Knowledge at Wharton: Is there anything that sets this research apart from other work in this area?
Massey: We’re not the first to talk about the difference between model judgment and human judgment. It’s been established for decades now that models are quite good. We’re relatively early in to trying to understand why that is and how you fix [perceptions about] it.
“You can’t prescribe anything until you better understand why it exists.”–Cade Massey
Simmons: Not many people have documented previously the reasons why people are averse to using algorithms. There’s been some anecdotal research, there’s been some writings about how people don’t like these things, but no one’s really looked at it systematically before.

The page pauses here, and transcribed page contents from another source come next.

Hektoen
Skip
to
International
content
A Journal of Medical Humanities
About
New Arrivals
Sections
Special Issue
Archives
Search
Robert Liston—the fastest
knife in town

Massey: And again, back to the motivation. The motivation was we work with organizations, we want them to use more models, we need to know how to break down that bias. You can’t prescribe anything until you better understand why it exists.
Knowledge at Wharton: What’s next for this research?
Massey: We continue to play with some factors that might contribute to the people’s reluctance to use algorithms, but we also want more real-world tests of it. If we work with professionals with real money at stake, do they fall into the same biases? Are there ways for us to help them? We have a couple of organizations that we have talked to over time, and they are interested in running experiments on their employees or customers to see if what we see in the lab takes place in the field.